La secretaria de Empleo, Igualdad y Políticas Sociales de UGT Castilla-La Mancha, Isabel Carrascosa, explica que, en el entorno laboral, muchas personas LGTBI perciben el centro de trabajo como un lugar hostil en el que no pueden hacerse visibles por miedo a ver perjudicada su carrera profesional o incluso a sufrir mensajes de odio o violencias.
Para UGT esta realidad es tan preocupante como el aumento de los discursos de odio y de las agresiones contra las personas LGTBI o el cuestionamiento de las políticas de igualdad por parte de partidos como el PP y VOX en las administraciones públicas en las que han llegado al poder.
Además, “lamentamos profundamente que un símbolo de respeto, igualdad y dignidad como es la bandera LGTBI siga siendo objeto de confrontación política. La bandera LGTBI no representa un partido, ni una ideología excluyente, representa a miles de personas que durante décadas han sufrido discriminación, silencio y violencia por el simple hecho de ser quienes son”.
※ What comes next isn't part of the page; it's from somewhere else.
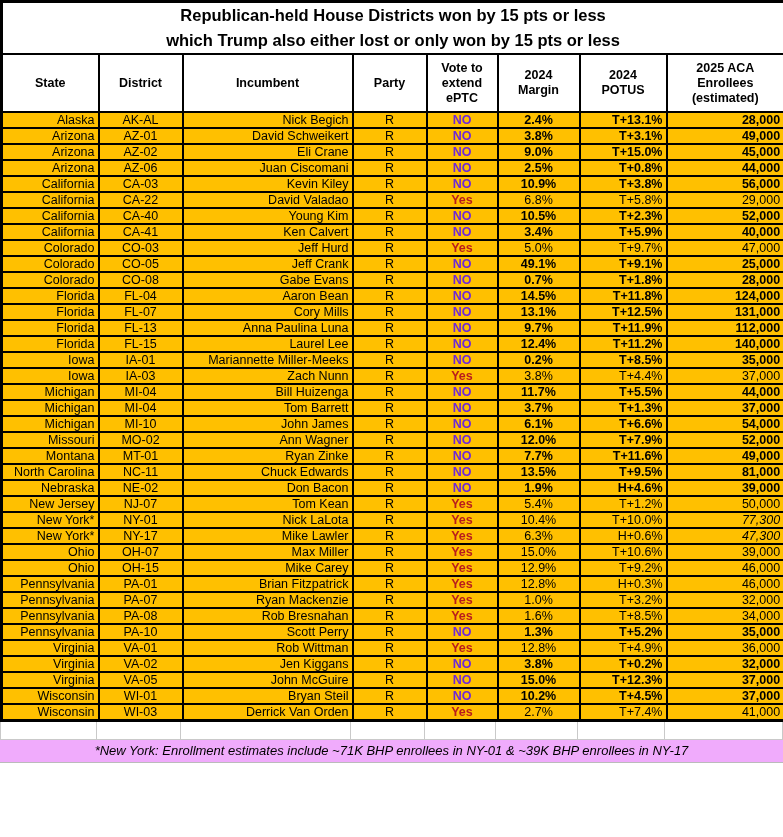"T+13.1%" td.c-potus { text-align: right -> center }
Isabel Carrascosa añadía que “quienes reducen este debate a una discusión sobre una bandera olvidan lo verdaderamente importante: detrás de ese símbolo hay personas que siguen enfrentándose a discriminación en el empleo, al acoso en los centros educativos, a agresiones y a discursos de odio que desgraciadamente vuelven a crecer en nuestra sociedad”.
UGT Castilla-La Mancha asegura que un ejemplo más de que aún la ley no tiene su reflejo en la igualdad real de derechos son los planes LGTBI que deben poner en marcha las empresas de más de 50 trabajadores y trabajadoras para implementar medidas y recursos que eviten las situaciones de discriminación. “Aún nos seguimos encontrando muchas dificultades para que las empresas cumplan con su obligación de tener un plan LGTBI”.
Consciente de que aún no hay igualdad real, UGT Castilla-La Mancha reclama la aplicación efectiva de la Ley 4/2023 y de su artículo 15 para el desarrollo de planes LGTBI en las empresas; la puesta en marcha y la formación del protocolo para la prevención de la violencia y el acoso a personas LGTBI en los centros de trabajo y del protocolo de acompañamiento a las personas trans en las empresas; la inclusión de la perspectiva LGTBI en la prevención de los riesgos laborales; reforzar la protección a través de la firma del VI AENC; la formación afectivo-sexual en los centros educativos para eliminar el abandono escolar de personas LGTBI debido al acoso; y materializar el Pacto de Estado contra el odio y una directiva europea contra los delitos de odio.